Scientists at the National Institute for Astrophysics in Milan and a group of students from a school in Saronno revealed a peculiar X-ray source in the vast archive of the European Space Agency’s (ESA’s) XMM-Newton X-ray observatory. The research was supported by the EU-funded EXTRAS project. The findings were published recently in the
‘Astronomy & Astrophysics’ journal.
Stars can emit flares of intense X-ray radiation. The X-ray Multi-Mirror Mission (XMM) Newton was launched in 1999 to investigate the X-ray emission characteristics of cosmic sources such as clusters of galaxies, active galaxy nuclei, black holes, neutron stars and pulsars. For nearly two decades, XMM-Newton telescope has probed the X-ray universe, hunting for missing matter and examining the bright centres of galaxies.
Quoted in a
press release by ESA, Andrea De Luca, one of the scientists who coordinated the student project, said: “We recently published the EXTraS catalogue, which includes all the X-ray sources – about half a million – whose brightness changes over time as observed by XMM-Newton, and lists several observed parameters for each source.” De Luca added: “The next step was to delve into this vast data set and find potentially interesting sources, and we thought this would be an exciting challenge for a student internship.”
The pupils analysed about 200 X-ray sources and looked at their light curve – a graph showing the object’s variability over time, according to the press release. They also checked the scientific literature to verify whether or not they had already been studied. They later identified a handful of X-ray sources that exhibit “interesting properties – a powerful flare, for example – that had not been previously reported by other studies.”
One, in particular, stood out.
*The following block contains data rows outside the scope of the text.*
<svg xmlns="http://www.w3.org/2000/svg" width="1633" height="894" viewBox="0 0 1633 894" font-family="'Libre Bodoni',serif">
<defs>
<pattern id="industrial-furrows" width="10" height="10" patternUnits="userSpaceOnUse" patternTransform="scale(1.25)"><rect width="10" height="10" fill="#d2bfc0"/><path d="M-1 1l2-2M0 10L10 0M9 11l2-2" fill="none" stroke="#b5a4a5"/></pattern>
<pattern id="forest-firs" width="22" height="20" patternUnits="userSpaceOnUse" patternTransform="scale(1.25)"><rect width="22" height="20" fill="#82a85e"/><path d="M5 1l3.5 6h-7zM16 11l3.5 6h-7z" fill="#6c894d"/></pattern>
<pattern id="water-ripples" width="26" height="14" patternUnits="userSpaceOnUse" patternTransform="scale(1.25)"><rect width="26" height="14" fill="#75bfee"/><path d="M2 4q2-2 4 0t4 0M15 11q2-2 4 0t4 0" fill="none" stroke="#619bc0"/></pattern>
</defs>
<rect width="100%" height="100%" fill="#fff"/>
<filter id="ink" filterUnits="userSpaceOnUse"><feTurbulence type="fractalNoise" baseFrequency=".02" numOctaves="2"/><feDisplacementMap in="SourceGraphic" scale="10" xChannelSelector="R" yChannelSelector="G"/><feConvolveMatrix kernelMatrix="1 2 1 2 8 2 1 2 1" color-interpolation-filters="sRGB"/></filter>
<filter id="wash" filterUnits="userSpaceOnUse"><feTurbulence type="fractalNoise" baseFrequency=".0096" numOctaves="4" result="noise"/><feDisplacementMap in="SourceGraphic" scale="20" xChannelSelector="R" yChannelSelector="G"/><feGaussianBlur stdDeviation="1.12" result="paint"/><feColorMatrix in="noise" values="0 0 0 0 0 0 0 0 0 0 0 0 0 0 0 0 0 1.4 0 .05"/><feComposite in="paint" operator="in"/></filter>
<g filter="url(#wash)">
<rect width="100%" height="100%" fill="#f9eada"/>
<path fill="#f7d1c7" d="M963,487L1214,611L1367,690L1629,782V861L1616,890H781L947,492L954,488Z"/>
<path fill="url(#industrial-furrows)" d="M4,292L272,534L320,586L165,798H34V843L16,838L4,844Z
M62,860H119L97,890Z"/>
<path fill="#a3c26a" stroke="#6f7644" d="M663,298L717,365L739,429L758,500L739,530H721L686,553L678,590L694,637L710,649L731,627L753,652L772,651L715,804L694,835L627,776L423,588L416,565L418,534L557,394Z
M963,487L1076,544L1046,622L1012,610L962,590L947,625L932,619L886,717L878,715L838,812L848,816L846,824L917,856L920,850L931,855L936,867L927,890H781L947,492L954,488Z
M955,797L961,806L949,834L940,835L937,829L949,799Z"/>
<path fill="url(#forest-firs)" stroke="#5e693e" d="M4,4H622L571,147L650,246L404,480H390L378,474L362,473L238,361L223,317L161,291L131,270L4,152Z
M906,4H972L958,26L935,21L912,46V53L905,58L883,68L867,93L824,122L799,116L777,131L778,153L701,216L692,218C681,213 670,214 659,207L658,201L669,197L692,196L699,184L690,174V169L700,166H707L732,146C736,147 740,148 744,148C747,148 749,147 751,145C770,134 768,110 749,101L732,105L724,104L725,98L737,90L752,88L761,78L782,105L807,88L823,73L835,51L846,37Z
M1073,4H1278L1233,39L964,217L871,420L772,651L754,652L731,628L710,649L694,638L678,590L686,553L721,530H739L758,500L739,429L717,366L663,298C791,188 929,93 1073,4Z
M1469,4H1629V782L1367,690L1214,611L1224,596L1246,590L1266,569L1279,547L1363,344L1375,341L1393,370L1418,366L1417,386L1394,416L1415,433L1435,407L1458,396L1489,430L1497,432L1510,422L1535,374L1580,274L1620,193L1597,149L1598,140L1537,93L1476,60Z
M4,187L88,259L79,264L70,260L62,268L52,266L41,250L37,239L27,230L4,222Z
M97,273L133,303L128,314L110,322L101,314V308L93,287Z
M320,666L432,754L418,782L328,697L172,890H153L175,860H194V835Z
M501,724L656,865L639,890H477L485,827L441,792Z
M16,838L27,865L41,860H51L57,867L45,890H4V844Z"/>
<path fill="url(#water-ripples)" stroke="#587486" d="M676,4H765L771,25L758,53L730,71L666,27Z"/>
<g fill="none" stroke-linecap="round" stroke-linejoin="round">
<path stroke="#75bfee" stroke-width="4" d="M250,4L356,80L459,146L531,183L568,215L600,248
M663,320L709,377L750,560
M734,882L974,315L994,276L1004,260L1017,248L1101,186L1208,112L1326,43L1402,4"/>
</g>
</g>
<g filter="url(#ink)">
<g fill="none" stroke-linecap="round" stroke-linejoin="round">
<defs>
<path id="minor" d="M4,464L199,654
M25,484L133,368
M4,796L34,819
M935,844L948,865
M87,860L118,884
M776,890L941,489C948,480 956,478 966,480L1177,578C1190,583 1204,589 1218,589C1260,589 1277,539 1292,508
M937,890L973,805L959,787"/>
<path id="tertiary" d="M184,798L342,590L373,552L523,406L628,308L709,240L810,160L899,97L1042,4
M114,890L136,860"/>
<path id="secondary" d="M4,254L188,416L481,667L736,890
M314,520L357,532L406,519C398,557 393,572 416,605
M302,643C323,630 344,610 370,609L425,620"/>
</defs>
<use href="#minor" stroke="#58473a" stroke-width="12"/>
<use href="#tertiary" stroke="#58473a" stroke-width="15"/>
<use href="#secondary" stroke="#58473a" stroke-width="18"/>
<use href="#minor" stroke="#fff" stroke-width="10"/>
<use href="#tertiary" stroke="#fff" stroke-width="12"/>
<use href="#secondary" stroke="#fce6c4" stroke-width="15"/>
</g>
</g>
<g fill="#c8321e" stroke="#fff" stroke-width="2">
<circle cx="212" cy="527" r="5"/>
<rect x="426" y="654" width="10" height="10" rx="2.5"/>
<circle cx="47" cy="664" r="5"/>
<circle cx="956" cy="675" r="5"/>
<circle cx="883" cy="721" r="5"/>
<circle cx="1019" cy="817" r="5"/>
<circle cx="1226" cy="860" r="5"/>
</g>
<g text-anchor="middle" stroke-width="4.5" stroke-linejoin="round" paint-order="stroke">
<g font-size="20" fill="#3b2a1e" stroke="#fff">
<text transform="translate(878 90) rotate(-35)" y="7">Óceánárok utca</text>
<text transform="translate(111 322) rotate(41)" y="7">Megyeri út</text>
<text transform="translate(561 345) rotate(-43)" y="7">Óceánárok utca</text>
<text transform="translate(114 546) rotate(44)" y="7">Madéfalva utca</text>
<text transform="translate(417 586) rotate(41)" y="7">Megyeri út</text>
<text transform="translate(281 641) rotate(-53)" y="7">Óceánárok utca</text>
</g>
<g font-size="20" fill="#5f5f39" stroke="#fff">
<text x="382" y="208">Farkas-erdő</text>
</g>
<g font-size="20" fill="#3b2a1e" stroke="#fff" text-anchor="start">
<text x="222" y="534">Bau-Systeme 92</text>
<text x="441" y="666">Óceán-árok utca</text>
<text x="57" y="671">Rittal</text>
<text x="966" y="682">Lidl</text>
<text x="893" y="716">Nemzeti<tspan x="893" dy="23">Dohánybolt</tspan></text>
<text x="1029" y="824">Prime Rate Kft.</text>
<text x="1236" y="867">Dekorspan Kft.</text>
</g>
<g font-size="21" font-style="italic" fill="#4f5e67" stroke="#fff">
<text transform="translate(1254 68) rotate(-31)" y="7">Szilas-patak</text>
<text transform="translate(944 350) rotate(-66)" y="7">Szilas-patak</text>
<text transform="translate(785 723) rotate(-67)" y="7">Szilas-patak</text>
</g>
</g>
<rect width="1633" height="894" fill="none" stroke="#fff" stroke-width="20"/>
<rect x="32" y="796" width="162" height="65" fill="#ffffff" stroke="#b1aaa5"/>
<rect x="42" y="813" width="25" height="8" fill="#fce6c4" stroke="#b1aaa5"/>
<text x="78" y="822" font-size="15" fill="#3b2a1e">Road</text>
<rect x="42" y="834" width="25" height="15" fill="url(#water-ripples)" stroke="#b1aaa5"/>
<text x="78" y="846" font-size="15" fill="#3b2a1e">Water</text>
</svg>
Featuring the shortest flare of all analysed objects, the source “appears to be located in the globular cluster NGC 6540 – a dense grouping of stars – and had not been studied before.”
X-ray outbursts
In the journal article, the researchers concluded: “The variable source J1806–27, most likely located in the Galactic globular cluster NGC 6540, was discovered thanks to the emission of a brief X-ray flare during a systematic search for variability in archival XMM-Newton data.”
Journal lead author Sandro Mereghetti explained in the press release: “This event is challenging our understanding of X-ray outbursts: too short to be an ordinary stellar flare, but too faint to be linked to a compact object.” Mereghetti also said “[t]he systematic study of variability that led to the compilation of the EXTraS catalogue, together with this first attempt at data mining, suggests that we have opened a new, unexplored window on the X-ray Universe.”
The EXTRAS (Exploring the X-ray Transient and variable Sky) project, which ended in 2017, was launched to explore and characterise variable sources in the soft X-ray range. It involved analysing reams of information collected by the European Photon Imaging Camera on board the XMM-Newton mission.